Max Walker-Silverman’s new film, “Rebuilding,” is set in the San Luis Valley. It was also shot in the San Luis Valley.
That might not sound like a big deal, but when New Mexico is offering up to 40 percent in refundable tax credits, it’s hard to justify shooting something in Southern Colorado that could just as easily be shot south of the state line.
“I'm so on the fringes of ‘the biz,’ if I can even call it that,” 32-year-old director Walker-Silverman joked, “but I think as much as possible, movies should be shot where they take place. And this movie took place in Colorado, and I'm really grateful to work with producers and financiers who were willing to support that.”

“Do I think the broader game of states trying to undercut each other to spend taxpayer money for movies that are often coming from huge mega corporations is ultimately a winning game?” he wondered. “Probably not.”
But he doesn’t seem to be concerned with what everyone else is doing.
“Telluride is home,” he said.
So, after college in California and graduate school in New York, Walker-Silverman felt pulled back to San Miguel County.
“It’s been a journey full of stumbles and missed turns, but good views,” he said, of trying to be a filmmaker in Colorado.
“Telluride's changed a lot. I grew up around rednecks and mountain hippies, but everyone was doing theater or writing or welding sculptures. It was just kind of what you did. And that's how I was raised. Art wasn't weird. It was just part of life.”
Max Walker-Silverman, writer and director of "Rebuilding"
Painting fiction on a canvas of reality
Colorado is no stranger to wildfires. According to a 2025 study from Colorado State University, approximately 237,500 acres burn in Colorado each year and the number of annual fires has increased from an average of 13 in the 1990s to more than 70 in the 2020s. The size of individual wildfires has also increased, with eight of the state's 10 largest fires occurring since 2012.
This past summer, the Lee Fire burned approximately 137,758 acres, making it the fifth largest in state history.
Wildfire has also touched Walker-Silverman’s life — his grandmother lost her home to a wildfire. That, he said, is one of many things that influenced the way he wrote this story.
“You're trying to make something that looks, and especially feels, true and honest,” he said. “How can you take real struggles and real lives and real losses and experiences that people have undergone and use the brush of fiction to paint that into something beautiful and hopeful, but not fake or condescending?”
“That's sort of the line that you're walking in this work.”
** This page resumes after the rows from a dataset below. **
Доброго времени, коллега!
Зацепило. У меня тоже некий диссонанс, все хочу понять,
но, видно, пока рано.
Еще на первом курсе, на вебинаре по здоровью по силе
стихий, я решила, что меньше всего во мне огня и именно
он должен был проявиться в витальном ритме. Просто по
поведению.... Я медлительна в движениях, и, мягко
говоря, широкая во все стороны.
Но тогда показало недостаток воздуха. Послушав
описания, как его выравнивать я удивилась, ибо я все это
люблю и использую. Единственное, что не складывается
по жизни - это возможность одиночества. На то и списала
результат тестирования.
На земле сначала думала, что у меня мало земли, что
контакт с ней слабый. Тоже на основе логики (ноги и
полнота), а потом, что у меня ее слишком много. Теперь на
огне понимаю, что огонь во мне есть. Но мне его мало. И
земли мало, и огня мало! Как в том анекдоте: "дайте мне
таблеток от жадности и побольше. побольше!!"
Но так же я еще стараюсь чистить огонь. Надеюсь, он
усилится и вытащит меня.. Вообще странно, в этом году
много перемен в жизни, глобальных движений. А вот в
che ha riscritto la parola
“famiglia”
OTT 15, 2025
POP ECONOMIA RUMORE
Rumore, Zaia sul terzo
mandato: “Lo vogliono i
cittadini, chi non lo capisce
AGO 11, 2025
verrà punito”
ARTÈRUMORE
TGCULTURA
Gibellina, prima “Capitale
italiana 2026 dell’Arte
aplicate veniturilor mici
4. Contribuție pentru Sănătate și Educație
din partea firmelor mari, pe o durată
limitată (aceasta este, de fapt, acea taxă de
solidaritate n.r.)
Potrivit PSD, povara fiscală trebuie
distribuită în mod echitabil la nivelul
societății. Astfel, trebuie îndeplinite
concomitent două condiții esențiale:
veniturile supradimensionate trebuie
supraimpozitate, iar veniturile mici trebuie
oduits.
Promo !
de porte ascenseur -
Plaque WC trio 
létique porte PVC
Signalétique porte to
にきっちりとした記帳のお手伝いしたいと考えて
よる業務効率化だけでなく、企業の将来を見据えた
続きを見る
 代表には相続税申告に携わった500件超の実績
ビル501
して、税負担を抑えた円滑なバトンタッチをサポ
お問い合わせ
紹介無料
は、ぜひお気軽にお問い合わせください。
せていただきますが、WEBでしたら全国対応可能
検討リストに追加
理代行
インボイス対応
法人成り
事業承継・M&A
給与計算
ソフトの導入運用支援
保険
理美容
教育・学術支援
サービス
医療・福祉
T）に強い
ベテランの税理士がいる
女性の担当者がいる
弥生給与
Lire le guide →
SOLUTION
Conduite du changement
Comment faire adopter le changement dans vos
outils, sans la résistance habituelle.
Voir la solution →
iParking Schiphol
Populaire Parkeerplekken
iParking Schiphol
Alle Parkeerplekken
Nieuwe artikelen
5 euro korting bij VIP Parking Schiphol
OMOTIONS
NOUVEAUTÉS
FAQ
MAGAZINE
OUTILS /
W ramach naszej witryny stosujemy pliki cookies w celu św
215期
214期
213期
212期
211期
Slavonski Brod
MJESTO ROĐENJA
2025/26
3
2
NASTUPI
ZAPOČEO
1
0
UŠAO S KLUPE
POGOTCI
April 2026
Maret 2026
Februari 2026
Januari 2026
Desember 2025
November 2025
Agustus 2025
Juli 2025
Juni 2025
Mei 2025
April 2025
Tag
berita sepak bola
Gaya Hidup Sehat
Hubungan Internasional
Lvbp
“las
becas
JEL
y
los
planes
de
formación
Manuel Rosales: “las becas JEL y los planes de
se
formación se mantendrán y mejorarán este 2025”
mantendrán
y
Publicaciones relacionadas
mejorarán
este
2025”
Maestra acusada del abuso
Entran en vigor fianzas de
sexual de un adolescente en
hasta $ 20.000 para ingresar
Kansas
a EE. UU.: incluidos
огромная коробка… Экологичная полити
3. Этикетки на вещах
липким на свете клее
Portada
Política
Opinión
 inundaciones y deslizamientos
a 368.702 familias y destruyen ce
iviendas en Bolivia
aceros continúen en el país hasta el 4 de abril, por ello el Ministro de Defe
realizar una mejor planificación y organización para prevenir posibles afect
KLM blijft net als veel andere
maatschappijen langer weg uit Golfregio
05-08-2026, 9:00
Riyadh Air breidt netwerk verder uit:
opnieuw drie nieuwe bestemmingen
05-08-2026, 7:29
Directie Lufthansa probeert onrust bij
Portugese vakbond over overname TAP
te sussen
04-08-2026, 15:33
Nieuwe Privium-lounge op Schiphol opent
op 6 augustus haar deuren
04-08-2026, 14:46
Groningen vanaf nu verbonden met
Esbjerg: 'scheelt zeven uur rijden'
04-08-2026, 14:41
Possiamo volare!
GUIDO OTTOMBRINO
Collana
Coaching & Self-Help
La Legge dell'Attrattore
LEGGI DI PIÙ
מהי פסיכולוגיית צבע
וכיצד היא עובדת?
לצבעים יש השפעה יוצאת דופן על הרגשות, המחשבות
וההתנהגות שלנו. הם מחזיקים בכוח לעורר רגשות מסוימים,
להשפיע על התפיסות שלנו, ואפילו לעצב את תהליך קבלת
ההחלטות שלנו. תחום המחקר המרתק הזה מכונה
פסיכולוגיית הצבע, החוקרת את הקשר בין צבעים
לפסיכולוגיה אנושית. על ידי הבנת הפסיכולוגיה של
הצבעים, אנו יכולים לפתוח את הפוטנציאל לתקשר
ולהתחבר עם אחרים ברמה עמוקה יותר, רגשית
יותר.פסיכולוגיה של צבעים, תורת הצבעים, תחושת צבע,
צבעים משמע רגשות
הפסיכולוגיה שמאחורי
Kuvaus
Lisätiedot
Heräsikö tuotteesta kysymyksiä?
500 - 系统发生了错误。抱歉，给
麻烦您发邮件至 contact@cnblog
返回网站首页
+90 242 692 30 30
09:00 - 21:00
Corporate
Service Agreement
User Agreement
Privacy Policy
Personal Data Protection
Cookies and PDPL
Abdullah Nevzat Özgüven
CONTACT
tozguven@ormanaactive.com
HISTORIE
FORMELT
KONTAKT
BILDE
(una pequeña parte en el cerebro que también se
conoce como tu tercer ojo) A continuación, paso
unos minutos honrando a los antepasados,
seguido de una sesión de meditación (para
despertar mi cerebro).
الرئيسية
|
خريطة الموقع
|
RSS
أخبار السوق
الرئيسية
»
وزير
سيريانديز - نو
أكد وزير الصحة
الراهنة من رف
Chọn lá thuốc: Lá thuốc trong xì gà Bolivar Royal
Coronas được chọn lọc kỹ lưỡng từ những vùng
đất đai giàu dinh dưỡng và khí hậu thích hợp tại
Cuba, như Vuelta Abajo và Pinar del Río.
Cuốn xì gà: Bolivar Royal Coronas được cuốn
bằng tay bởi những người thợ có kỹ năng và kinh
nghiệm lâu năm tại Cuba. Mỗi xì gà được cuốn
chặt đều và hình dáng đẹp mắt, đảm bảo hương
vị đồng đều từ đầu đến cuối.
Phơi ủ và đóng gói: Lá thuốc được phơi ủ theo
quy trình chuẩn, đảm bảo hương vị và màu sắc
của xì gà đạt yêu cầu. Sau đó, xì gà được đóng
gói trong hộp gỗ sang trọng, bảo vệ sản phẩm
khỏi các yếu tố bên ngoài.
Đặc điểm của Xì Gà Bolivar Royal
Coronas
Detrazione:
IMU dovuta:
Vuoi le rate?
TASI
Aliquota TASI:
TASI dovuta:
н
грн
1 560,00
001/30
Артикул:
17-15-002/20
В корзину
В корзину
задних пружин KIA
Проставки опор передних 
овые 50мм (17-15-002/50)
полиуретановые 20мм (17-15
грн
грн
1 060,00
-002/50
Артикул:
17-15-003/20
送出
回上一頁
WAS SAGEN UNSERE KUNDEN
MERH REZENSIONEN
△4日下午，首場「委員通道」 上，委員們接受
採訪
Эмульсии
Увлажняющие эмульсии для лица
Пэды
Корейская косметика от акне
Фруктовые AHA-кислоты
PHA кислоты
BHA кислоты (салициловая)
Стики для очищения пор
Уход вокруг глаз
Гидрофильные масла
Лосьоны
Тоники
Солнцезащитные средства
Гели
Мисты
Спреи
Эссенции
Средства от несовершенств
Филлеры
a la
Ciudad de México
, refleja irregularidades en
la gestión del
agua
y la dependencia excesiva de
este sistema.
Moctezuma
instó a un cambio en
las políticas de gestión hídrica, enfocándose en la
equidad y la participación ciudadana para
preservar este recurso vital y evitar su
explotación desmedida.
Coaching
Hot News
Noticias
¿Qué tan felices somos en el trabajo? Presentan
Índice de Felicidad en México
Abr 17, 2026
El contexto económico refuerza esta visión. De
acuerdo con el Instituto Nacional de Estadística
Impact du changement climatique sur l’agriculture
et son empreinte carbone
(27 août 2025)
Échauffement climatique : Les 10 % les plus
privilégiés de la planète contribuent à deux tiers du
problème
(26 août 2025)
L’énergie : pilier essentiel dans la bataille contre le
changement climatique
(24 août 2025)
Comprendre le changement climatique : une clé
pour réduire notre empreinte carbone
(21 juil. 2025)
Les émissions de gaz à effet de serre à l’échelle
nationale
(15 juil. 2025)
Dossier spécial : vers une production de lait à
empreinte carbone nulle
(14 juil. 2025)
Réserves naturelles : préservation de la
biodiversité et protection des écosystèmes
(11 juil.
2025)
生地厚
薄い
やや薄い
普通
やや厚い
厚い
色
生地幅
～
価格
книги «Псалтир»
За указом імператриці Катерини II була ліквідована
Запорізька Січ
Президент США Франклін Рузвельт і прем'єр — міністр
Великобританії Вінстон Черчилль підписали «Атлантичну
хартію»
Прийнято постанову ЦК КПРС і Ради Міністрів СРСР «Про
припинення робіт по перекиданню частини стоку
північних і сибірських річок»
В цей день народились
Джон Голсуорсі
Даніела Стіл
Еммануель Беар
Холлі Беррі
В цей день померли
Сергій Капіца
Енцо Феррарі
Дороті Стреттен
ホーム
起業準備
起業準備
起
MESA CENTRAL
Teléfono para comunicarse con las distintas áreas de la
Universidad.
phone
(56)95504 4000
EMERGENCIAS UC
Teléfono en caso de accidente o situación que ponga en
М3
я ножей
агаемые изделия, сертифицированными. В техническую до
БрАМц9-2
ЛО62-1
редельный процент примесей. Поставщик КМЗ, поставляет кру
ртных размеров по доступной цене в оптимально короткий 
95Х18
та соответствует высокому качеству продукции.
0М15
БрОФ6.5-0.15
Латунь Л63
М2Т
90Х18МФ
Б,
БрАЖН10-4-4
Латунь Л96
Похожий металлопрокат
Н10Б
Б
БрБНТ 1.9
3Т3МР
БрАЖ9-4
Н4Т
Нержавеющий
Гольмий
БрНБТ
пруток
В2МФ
“Rebuilding” is a story about wildfire. Except, it’s not.
At the beginning of the “Rebuilding”, we meet a down-on-his-luck cowboy — played by Josh O’Connor — who just lost his generational family home to a wildfire. He’s been relocated to temporary housing in a Federal Emergency Management Agency (FEMA) trailer park. And, he’s at odds with his ex-wife (Meghann Fahy) and young daughter (Lily LaTorre).
Walker-Silverman said the film is broadly rooted in his experience moving home to Colorado.
He was grappling with the state’s tension between past and future: he saw how rural places had changed, how development and gentrification had displaced communities, and how climate change and natural disasters had put people in impossible positions.
“How do you put down roots in the warming, drying West?What does it mean to take a lease on an apartment that can't get fire insurance? What does it mean to smell smoke all summer and know that it's a matter of when and not if? And can you make such a place a home when the future is not just uncertain, but actually kind of certain to be perilous?”
Max Walker-Silverman, writer and director of "Rebuilding"
“I decided the answer is yes. It has to be yes,” he said. ”You have to believe in the future in order to fight for it.”
That’s what “Rebuilding” is about: learning to fight for the future in an uncertain world.

It’s also why audiences don’t see the fire.
“That's not what the movie's about,” Walker-Silverman said. “The movie's about what happens afterwards.”
“There is this side of cinema that’s like, ‘Oh, let's take the worst day of someone's life and make it really dramatic and exciting,’” he said. “I can't imagine doing that. It leaves such a bad taste.”
Instead, he wanted the challenge of making an interesting film that avoided the spectacle of devastation and focused on the human element.
“I do believe if you make a little extra space away from some of those more predictable dramas, you can stumble into deeper and harder to explain beauties and experiences,” he said. “And if you craft it together properly, maybe even gift that to the audience as well.”
“Rebuilding” is screening at select theaters across the country, including an upcoming screening at Highlands Ranch 24 on Nov. 28. This page will be updated with screenings as they are scheduled. The film also hopes to find a home on a streaming platform in the near future.